• **WRITTEN INSTRUCTION**: Reproduce every line of the listing below verbatim.
=====
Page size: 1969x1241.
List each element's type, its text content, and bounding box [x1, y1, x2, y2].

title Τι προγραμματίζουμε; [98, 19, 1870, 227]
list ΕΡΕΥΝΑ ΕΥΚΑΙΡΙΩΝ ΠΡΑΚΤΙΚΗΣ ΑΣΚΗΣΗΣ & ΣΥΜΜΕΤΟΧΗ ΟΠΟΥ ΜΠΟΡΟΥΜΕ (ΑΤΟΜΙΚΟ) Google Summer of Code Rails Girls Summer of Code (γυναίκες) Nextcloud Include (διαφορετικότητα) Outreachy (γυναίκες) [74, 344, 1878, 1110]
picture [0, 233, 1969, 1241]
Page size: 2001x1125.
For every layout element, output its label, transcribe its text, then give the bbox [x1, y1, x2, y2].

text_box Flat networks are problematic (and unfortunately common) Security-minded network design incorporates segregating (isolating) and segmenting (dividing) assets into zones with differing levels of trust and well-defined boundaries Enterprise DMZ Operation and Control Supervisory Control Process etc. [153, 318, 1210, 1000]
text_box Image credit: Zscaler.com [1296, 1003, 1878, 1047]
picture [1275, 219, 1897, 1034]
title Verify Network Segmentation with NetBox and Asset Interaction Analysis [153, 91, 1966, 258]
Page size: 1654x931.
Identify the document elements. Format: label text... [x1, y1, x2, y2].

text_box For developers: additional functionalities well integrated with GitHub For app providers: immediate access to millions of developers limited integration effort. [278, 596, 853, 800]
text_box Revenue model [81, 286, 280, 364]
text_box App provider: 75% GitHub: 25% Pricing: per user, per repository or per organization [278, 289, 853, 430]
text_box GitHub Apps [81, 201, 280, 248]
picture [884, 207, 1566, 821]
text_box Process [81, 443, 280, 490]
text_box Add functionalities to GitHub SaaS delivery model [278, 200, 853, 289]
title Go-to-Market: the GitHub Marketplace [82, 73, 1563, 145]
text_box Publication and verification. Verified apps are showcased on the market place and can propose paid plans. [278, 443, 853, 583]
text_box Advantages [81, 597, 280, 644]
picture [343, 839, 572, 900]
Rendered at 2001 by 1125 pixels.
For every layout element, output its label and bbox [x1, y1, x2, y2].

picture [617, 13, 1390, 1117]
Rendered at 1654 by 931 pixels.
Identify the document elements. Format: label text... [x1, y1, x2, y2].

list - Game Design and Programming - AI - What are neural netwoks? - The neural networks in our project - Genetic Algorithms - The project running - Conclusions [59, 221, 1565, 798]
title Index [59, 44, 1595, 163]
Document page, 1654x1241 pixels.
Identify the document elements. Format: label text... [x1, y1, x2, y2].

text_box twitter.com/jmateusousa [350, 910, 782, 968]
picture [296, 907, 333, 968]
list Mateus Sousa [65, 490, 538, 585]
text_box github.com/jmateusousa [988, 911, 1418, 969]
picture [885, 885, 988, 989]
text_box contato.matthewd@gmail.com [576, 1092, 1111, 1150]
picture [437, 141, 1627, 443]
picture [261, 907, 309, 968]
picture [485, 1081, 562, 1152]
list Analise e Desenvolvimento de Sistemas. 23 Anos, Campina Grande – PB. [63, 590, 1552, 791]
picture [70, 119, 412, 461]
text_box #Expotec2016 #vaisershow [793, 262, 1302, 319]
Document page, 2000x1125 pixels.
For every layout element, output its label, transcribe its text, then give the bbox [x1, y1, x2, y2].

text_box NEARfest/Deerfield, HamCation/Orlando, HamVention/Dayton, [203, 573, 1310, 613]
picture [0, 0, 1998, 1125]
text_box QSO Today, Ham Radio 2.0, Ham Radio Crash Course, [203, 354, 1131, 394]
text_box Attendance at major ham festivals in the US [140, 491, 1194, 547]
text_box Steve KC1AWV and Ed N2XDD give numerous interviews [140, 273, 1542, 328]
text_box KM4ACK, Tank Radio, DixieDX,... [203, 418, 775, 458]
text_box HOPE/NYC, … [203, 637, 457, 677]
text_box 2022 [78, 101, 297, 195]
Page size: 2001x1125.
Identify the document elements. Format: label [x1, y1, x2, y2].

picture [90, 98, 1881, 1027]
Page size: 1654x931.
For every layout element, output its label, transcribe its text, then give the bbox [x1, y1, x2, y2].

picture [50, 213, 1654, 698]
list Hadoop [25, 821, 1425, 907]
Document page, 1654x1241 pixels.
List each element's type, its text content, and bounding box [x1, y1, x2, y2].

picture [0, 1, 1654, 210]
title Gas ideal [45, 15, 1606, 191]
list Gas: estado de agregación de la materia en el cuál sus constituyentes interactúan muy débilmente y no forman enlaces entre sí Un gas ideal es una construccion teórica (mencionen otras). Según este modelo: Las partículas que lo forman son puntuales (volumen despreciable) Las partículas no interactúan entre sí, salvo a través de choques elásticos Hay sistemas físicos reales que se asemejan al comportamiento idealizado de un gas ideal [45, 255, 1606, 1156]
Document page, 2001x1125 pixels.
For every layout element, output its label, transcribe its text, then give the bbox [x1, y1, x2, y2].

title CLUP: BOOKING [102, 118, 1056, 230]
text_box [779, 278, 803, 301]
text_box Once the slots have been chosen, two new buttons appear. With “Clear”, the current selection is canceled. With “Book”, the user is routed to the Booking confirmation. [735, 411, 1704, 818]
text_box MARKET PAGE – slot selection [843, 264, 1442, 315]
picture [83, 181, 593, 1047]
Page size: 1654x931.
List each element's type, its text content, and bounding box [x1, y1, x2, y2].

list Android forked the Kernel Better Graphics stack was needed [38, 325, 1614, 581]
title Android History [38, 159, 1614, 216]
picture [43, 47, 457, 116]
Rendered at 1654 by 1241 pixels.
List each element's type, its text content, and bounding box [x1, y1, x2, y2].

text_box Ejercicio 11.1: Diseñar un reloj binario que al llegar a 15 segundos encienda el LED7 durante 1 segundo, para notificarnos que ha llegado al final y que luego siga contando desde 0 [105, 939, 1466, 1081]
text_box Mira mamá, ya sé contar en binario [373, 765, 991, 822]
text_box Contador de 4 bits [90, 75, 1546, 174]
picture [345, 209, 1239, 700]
=====
• **RESULT OF THE EXERCISE**:
Page size: 1969x1241.
List each element's type, its text content, and bounding box [x1, y1, x2, y2].

title Τι προγραμματίζουμε; [98, 19, 1870, 227]
list ΕΡΕΥΝΑ ΕΥΚΑΙΡΙΩΝ ΠΡΑΚΤΙΚΗΣ ΑΣΚΗΣΗΣ & ΣΥΜΜΕΤΟΧΗ ΟΠΟΥ ΜΠΟΡΟΥΜΕ (ΑΤΟΜΙΚΟ) Google Summer of Code Rails Girls Summer of Code (γυναίκες) Nextcloud Include (διαφορετικότητα) Outreachy (γυναίκες) [74, 344, 1878, 1110]
picture [0, 233, 1969, 1241]
Page size: 2001x1125.
For every layout element, output its label, transcribe its text, then give the bbox [x1, y1, x2, y2].

text_box Flat networks are problematic (and unfortunately common) Security-minded network design incorporates segregating (isolating) and segmenting (dividing) assets into zones with differing levels of trust and well-defined boundaries Enterprise DMZ Operation and Control Supervisory Control Process etc. [153, 318, 1210, 1000]
text_box Image credit: Zscaler.com [1296, 1003, 1878, 1047]
picture [1275, 219, 1897, 1034]
title Verify Network Segmentation with NetBox and Asset Interaction Analysis [153, 91, 1966, 258]
Page size: 1654x931.
Identify the document elements. Format: label text... [x1, y1, x2, y2].

text_box For developers: additional functionalities well integrated with GitHub For app providers: immediate access to millions of developers limited integration effort. [278, 596, 853, 800]
text_box Revenue model [81, 286, 280, 364]
text_box App provider: 75% GitHub: 25% Pricing: per user, per repository or per organization [278, 289, 853, 430]
text_box GitHub Apps [81, 201, 280, 248]
picture [884, 207, 1566, 821]
text_box Process [81, 443, 280, 490]
text_box Add functionalities to GitHub SaaS delivery model [278, 200, 853, 289]
title Go-to-Market: the GitHub Marketplace [82, 73, 1563, 145]
text_box Publication and verification. Verified apps are showcased on the market place and can propose paid plans. [278, 443, 853, 583]
text_box Advantages [81, 597, 280, 644]
picture [343, 839, 572, 900]
Rendered at 2001 by 1125 pixels.
For every layout element, output its label and bbox [x1, y1, x2, y2].

picture [617, 13, 1390, 1117]
Rendered at 1654 by 931 pixels.
Identify the document elements. Format: label text... [x1, y1, x2, y2].

list - Game Design and Programming - AI - What are neural netwoks? - The neural networks in our project - Genetic Algorithms - The project running - Conclusions [59, 221, 1565, 798]
title Index [59, 44, 1595, 163]
Document page, 1654x1241 pixels.
Identify the document elements. Format: label text... [x1, y1, x2, y2].

text_box twitter.com/jmateusousa [350, 910, 782, 968]
picture [296, 907, 333, 968]
list Mateus Sousa [65, 490, 538, 585]
text_box github.com/jmateusousa [988, 911, 1418, 969]
picture [885, 885, 988, 989]
text_box contato.matthewd@gmail.com [576, 1092, 1111, 1150]
picture [437, 141, 1627, 443]
picture [261, 907, 309, 968]
picture [485, 1081, 562, 1152]
list Analise e Desenvolvimento de Sistemas. 23 Anos, Campina Grande – PB. [63, 590, 1552, 791]
picture [70, 119, 412, 461]
text_box #Expotec2016 #vaisershow [793, 262, 1302, 319]
Document page, 2000x1125 pixels.
For every layout element, output its label, transcribe its text, then give the bbox [x1, y1, x2, y2].

text_box NEARfest/Deerfield, HamCation/Orlando, HamVention/Dayton, [203, 573, 1310, 613]
picture [0, 0, 1998, 1125]
text_box QSO Today, Ham Radio 2.0, Ham Radio Crash Course, [203, 354, 1131, 394]
text_box Attendance at major ham festivals in the US [140, 491, 1194, 547]
text_box Steve KC1AWV and Ed N2XDD give numerous interviews [140, 273, 1542, 328]
text_box KM4ACK, Tank Radio, DixieDX,... [203, 418, 775, 458]
text_box HOPE/NYC, … [203, 637, 457, 677]
text_box 2022 [78, 101, 297, 195]
Page size: 2001x1125.
Identify the document elements. Format: label [x1, y1, x2, y2].

picture [90, 98, 1881, 1027]
Page size: 1654x931.
For every layout element, output its label, transcribe its text, then give the bbox [x1, y1, x2, y2].

picture [50, 213, 1654, 698]
list Hadoop [25, 821, 1425, 907]
Document page, 1654x1241 pixels.
List each element's type, its text content, and bounding box [x1, y1, x2, y2].

picture [0, 1, 1654, 210]
title Gas ideal [45, 15, 1606, 191]
list Gas: estado de agregación de la materia en el cuál sus constituyentes interactúan muy débilmente y no forman enlaces entre sí Un gas ideal es una construccion teórica (mencionen otras). Según este modelo: Las partículas que lo forman son puntuales (volumen despreciable) Las partículas no interactúan entre sí, salvo a través de choques elásticos Hay sistemas físicos reales que se asemejan al comportamiento idealizado de un gas ideal [45, 255, 1606, 1156]
Document page, 2001x1125 pixels.
For every layout element, output its label, transcribe its text, then give the bbox [x1, y1, x2, y2].

title CLUP: BOOKING [102, 118, 1056, 230]
text_box [779, 278, 803, 301]
text_box Once the slots have been chosen, two new buttons appear. With “Clear”, the current selection is canceled. With “Book”, the user is routed to the Booking confirmation. [735, 411, 1704, 818]
text_box MARKET PAGE – slot selection [843, 264, 1442, 315]
picture [83, 181, 593, 1047]
Page size: 1654x931.
List each element's type, its text content, and bounding box [x1, y1, x2, y2].

list Android forked the Kernel Better Graphics stack was needed [38, 325, 1614, 581]
title Android History [38, 159, 1614, 216]
picture [43, 47, 457, 116]
Rendered at 1654 by 1241 pixels.
List each element's type, its text content, and bounding box [x1, y1, x2, y2].

text_box Ejercicio 11.1: Diseñar un reloj binario que al llegar a 15 segundos encienda el LED7 durante 1 segundo, para notificarnos que ha llegado al final y que luego siga contando desde 0 [105, 939, 1466, 1081]
text_box Mira mamá, ya sé contar en binario [373, 765, 991, 822]
text_box Contador de 4 bits [90, 75, 1546, 174]
picture [345, 209, 1239, 700]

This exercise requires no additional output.